#### [Exercise]
The whole listing below is to be copied exactly, with every picture left out.

___ Data below

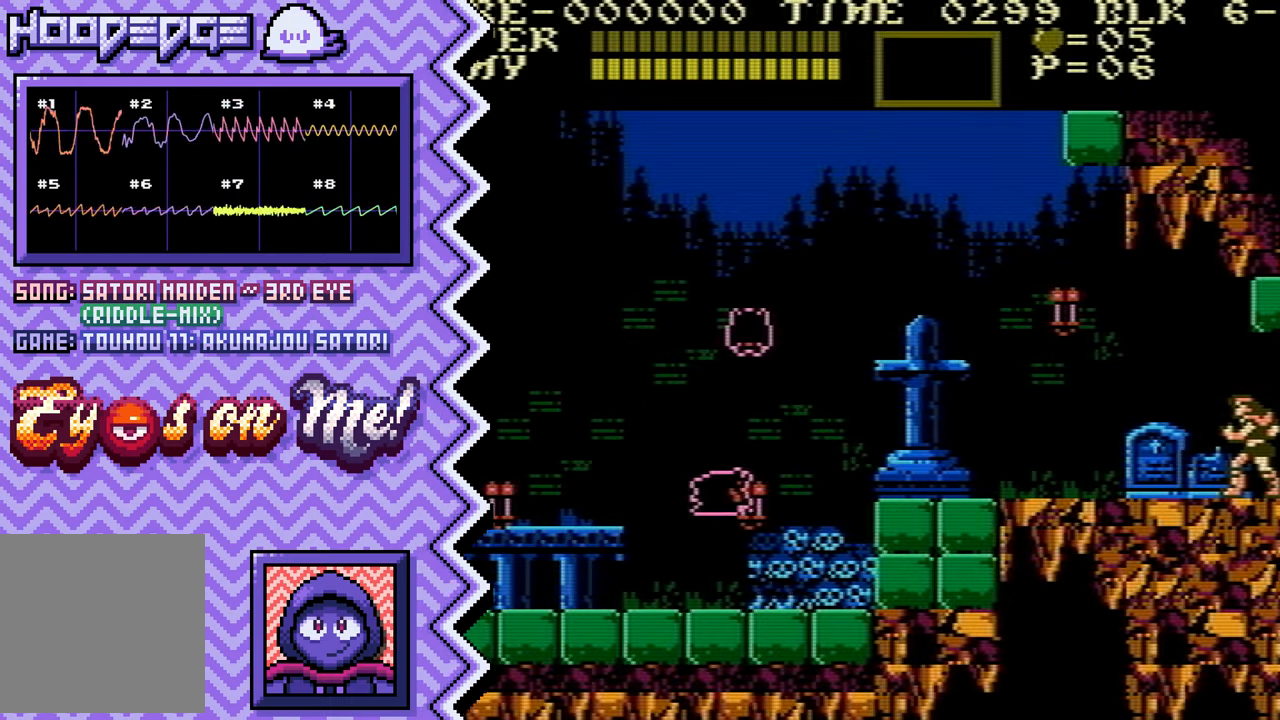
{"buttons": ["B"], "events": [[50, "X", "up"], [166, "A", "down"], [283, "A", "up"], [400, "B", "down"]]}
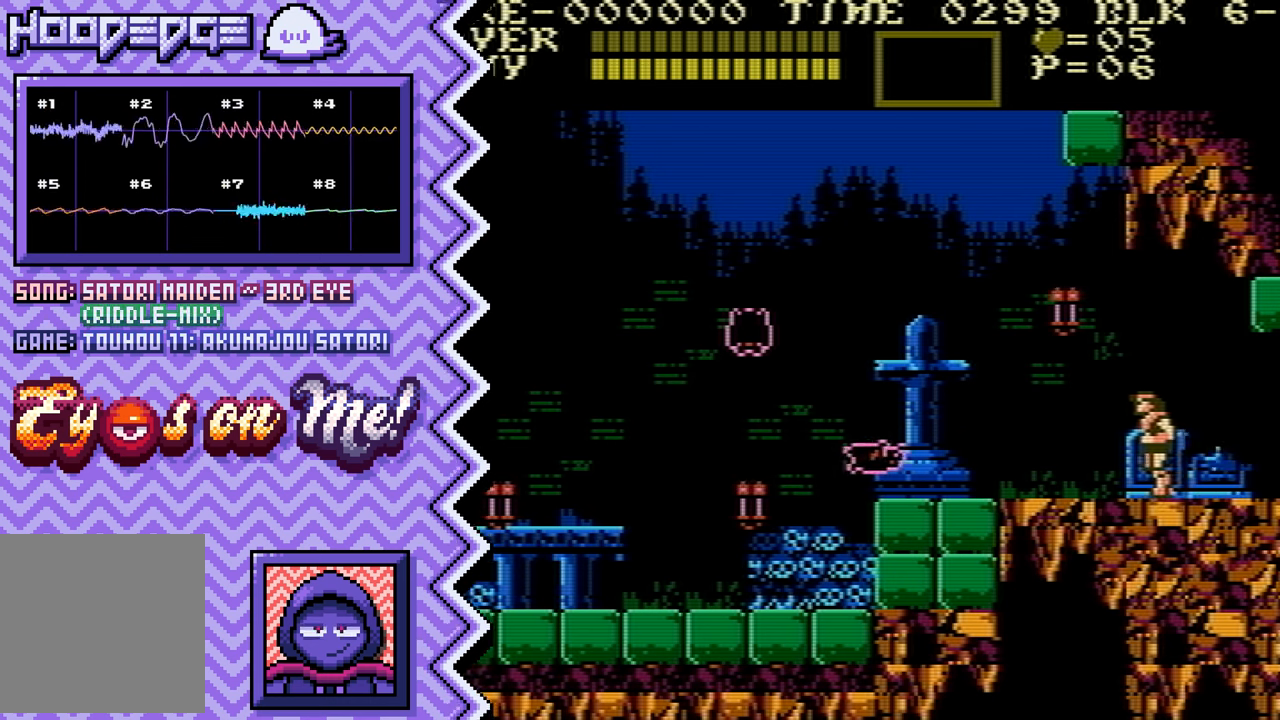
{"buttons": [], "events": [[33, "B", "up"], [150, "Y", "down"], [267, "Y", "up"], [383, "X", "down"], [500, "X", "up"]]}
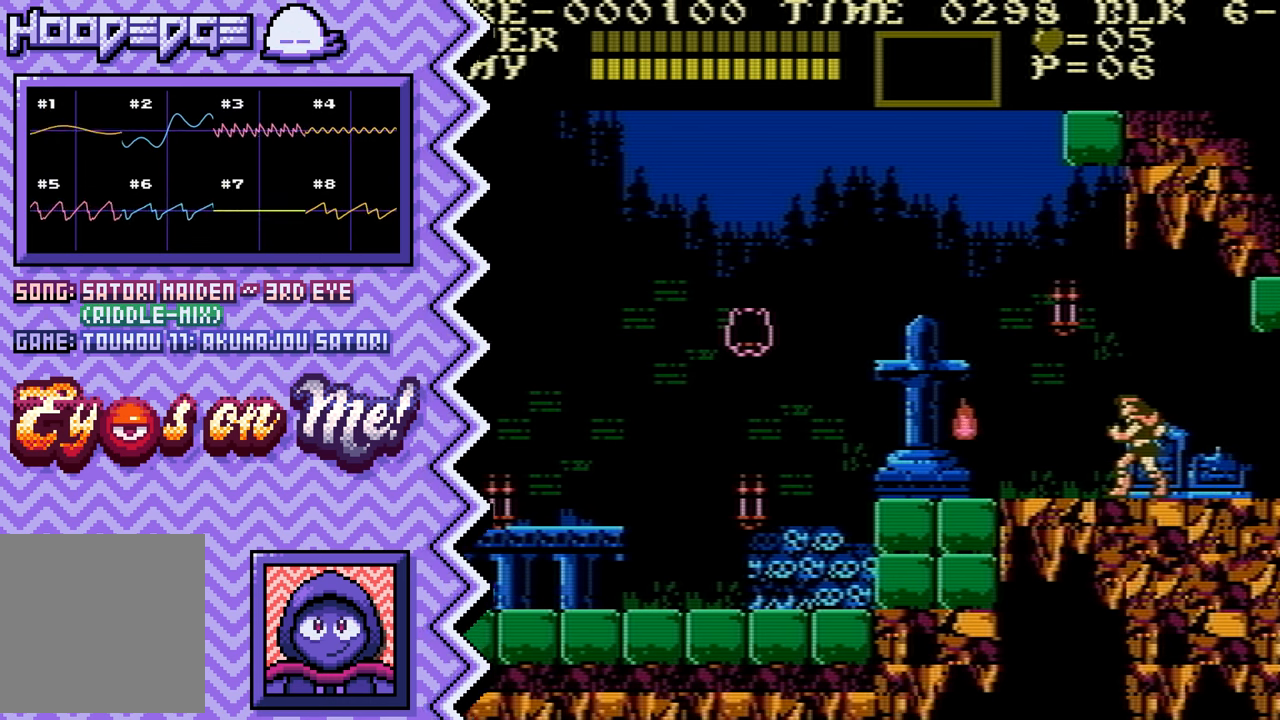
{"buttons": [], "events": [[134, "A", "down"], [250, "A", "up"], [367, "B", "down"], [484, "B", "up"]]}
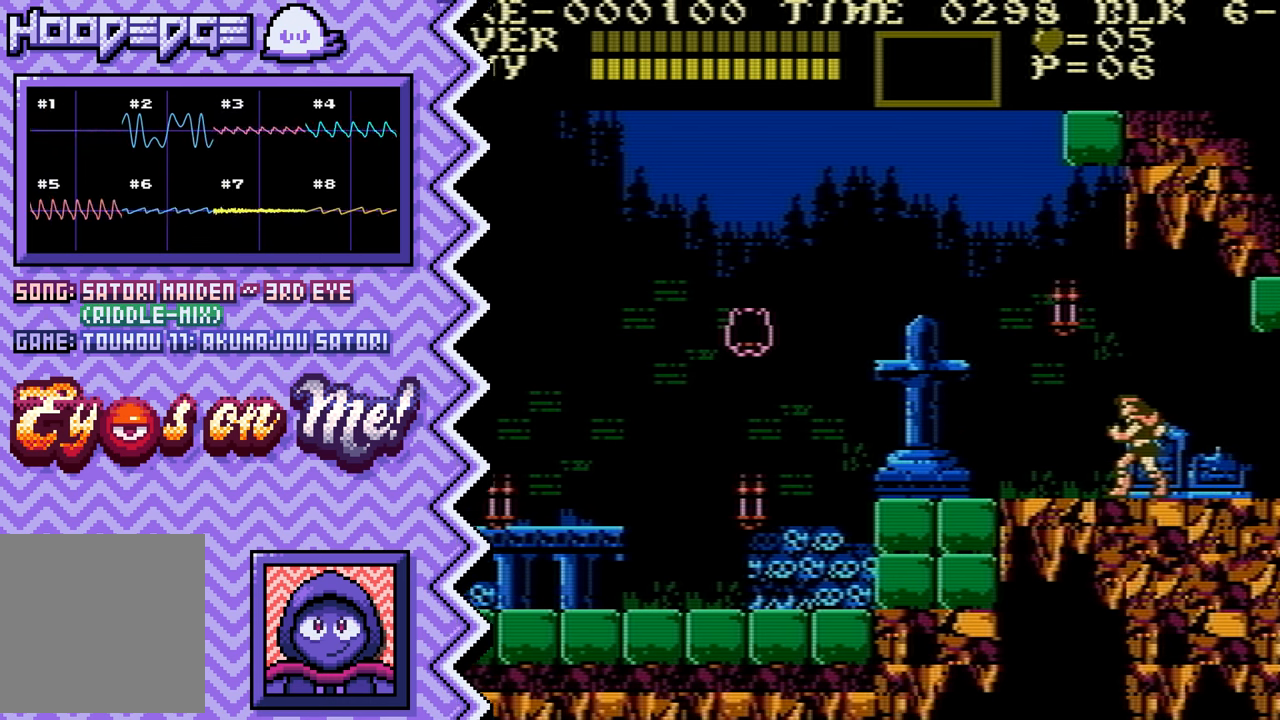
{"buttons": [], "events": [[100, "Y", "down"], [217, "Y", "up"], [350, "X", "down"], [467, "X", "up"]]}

______

#### [Answer to this problem]
{"buttons": ["B"], "events": [[50, "X", "up"], [166, "A", "down"], [283, "A", "up"], [400, "B", "down"]]}
{"buttons": [], "events": [[33, "B", "up"], [150, "Y", "down"], [267, "Y", "up"], [383, "X", "down"], [500, "X", "up"]]}
{"buttons": [], "events": [[134, "A", "down"], [250, "A", "up"], [367, "B", "down"], [484, "B", "up"]]}
{"buttons": [], "events": [[100, "Y", "down"], [217, "Y", "up"], [350, "X", "down"], [467, "X", "up"]]}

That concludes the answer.